● **Raw data**:
┏━━
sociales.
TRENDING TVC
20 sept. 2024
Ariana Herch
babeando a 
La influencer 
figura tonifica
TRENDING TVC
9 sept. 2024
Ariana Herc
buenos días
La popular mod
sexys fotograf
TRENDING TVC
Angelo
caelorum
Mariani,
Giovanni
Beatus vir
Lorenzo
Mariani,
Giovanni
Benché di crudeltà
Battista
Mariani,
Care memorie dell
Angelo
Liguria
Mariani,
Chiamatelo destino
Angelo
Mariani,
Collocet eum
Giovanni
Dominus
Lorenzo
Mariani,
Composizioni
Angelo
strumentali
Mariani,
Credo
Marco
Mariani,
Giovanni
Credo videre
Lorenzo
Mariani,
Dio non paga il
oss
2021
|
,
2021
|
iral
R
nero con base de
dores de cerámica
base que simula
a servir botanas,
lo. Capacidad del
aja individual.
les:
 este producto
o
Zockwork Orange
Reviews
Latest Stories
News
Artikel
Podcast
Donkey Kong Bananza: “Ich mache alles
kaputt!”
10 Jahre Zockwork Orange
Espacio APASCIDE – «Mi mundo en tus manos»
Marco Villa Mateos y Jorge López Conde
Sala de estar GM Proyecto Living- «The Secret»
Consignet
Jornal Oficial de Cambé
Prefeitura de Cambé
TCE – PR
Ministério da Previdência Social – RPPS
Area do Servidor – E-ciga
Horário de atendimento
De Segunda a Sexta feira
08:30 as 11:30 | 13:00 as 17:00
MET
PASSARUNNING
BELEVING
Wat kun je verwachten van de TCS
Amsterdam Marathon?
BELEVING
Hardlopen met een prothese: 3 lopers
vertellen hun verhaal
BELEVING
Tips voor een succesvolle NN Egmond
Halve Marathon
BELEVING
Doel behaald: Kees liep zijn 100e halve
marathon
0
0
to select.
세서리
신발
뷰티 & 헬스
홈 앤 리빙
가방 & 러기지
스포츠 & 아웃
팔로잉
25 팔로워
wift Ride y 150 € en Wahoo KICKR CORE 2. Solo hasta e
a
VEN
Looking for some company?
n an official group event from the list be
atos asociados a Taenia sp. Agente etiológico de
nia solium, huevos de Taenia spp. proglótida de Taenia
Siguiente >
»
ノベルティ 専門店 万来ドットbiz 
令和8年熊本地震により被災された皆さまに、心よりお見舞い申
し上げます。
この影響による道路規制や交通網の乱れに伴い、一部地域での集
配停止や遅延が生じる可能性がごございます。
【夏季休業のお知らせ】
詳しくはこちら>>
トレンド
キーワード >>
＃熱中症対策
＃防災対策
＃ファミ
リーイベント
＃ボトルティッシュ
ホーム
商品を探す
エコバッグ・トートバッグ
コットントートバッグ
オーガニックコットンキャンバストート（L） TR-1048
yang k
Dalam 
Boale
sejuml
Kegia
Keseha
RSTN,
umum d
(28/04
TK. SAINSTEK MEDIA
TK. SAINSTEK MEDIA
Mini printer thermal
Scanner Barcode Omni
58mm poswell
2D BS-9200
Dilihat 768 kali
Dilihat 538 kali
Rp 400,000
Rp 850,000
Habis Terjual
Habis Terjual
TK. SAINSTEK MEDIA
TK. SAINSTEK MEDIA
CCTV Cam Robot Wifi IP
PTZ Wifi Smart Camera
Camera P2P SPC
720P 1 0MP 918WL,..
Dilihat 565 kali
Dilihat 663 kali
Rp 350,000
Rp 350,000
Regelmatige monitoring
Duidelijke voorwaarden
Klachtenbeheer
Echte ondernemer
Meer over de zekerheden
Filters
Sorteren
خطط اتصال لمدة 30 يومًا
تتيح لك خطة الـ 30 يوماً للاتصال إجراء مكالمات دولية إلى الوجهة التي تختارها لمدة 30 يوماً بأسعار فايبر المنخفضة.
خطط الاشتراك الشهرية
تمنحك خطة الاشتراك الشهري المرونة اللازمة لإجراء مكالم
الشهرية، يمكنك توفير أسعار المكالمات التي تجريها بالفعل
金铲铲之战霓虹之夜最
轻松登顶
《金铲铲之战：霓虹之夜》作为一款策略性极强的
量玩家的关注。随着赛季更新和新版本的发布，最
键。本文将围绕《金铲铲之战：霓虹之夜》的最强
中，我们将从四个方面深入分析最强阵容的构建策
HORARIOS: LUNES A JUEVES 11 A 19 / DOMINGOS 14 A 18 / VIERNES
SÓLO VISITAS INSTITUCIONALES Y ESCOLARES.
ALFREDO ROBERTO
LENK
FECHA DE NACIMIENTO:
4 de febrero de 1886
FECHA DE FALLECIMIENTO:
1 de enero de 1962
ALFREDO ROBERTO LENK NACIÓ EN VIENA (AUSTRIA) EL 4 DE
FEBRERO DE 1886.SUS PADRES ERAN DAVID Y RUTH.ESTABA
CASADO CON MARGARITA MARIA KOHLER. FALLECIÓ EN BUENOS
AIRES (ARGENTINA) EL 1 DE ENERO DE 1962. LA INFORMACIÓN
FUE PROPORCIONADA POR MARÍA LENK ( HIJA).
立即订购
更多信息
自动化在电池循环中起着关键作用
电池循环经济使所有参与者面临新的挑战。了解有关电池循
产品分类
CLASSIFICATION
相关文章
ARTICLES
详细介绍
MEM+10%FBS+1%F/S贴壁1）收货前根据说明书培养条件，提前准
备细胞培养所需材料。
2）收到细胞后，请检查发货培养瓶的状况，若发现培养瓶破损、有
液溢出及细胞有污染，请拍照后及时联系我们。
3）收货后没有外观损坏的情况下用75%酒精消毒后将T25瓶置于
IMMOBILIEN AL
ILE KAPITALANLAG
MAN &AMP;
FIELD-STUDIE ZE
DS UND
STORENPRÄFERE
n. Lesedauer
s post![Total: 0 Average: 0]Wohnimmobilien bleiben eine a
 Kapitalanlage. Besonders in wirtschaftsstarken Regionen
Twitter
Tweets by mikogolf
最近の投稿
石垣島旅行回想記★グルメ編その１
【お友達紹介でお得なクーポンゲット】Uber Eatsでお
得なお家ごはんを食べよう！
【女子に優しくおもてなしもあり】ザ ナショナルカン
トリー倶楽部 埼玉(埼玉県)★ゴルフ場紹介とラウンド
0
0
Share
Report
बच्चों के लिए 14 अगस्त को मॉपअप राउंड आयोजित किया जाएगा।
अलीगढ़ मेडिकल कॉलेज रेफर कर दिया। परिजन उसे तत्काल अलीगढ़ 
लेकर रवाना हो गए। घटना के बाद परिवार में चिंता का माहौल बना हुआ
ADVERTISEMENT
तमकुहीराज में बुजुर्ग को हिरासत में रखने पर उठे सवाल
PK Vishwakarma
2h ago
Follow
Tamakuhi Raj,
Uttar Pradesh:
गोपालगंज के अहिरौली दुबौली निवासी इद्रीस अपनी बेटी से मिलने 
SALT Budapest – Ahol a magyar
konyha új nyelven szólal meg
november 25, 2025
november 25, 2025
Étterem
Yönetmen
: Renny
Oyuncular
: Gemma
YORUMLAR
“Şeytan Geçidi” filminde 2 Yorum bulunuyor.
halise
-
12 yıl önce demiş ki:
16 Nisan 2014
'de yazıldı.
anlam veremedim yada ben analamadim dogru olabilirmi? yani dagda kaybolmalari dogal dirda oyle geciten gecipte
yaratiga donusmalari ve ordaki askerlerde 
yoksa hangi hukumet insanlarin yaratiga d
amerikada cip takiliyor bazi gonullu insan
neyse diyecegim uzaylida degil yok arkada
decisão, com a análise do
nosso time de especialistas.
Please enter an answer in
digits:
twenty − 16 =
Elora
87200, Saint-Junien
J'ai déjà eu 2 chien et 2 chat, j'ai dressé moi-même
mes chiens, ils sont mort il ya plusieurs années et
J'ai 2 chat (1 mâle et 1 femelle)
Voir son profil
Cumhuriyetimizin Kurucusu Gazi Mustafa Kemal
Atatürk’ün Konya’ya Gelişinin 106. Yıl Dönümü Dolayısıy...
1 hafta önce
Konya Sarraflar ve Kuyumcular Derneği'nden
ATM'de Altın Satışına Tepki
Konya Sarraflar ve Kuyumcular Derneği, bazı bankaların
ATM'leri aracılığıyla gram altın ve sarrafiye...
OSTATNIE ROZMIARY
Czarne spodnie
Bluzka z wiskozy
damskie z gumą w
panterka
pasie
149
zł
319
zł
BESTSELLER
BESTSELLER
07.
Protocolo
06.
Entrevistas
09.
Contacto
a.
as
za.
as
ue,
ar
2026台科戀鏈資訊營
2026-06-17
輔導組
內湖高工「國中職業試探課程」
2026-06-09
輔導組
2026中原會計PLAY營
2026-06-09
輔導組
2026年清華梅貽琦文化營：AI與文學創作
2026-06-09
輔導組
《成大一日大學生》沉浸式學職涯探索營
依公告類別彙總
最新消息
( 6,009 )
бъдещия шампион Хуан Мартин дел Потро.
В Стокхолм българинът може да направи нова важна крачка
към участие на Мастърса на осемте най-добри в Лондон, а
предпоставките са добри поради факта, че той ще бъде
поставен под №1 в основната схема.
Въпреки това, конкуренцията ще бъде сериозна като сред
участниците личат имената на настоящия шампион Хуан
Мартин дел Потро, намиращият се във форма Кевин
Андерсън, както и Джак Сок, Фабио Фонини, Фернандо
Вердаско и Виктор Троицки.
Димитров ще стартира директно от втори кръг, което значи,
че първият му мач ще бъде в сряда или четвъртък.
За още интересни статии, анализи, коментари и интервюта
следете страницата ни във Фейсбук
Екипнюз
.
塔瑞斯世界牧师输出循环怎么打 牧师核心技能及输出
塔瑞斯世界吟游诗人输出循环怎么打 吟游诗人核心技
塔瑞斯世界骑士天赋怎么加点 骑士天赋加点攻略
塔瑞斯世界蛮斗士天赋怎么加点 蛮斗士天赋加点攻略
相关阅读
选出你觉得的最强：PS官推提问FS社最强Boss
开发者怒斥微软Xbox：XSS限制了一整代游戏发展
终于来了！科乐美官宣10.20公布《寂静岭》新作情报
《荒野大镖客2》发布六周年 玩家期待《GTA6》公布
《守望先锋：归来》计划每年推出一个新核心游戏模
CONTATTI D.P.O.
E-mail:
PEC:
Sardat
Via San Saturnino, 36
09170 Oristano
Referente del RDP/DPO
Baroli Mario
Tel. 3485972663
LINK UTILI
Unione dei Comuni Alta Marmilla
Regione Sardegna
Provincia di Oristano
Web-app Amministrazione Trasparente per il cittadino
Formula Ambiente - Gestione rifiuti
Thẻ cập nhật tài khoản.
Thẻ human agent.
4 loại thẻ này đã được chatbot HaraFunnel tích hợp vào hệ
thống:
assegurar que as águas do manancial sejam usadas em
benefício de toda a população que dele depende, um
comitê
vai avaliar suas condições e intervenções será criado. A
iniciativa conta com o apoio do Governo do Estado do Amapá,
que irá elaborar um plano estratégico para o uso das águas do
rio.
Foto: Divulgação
┗━━
● **Task objective**:
Transcribe every line from the start of the items through the line containing "Marco Villa Mateos y Jorge López Conde", both included, reproducing each one exactly.

● **Exercise solution**:
sociales.
TRENDING TVC
20 sept. 2024
Ariana Herch
babeando a 
La influencer 
figura tonifica
TRENDING TVC
9 sept. 2024
Ariana Herc
buenos días
La popular mod
sexys fotograf
TRENDING TVC
Angelo
caelorum
Mariani,
Giovanni
Beatus vir
Lorenzo
Mariani,
Giovanni
Benché di crudeltà
Battista
Mariani,
Care memorie dell
Angelo
Liguria
Mariani,
Chiamatelo destino
Angelo
Mariani,
Collocet eum
Giovanni
Dominus
Lorenzo
Mariani,
Composizioni
Angelo
strumentali
Mariani,
Credo
Marco
Mariani,
Giovanni
Credo videre
Lorenzo
Mariani,
Dio non paga il
oss
2021
|
,
2021
|
iral
R
nero con base de
dores de cerámica
base que simula
a servir botanas,
lo. Capacidad del
aja individual.
les:
 este producto
o
Zockwork Orange
Reviews
Latest Stories
News
Artikel
Podcast
Donkey Kong Bananza: “Ich mache alles
kaputt!”
10 Jahre Zockwork Orange
Espacio APASCIDE – «Mi mundo en tus manos»
Marco Villa Mateos y Jorge López Conde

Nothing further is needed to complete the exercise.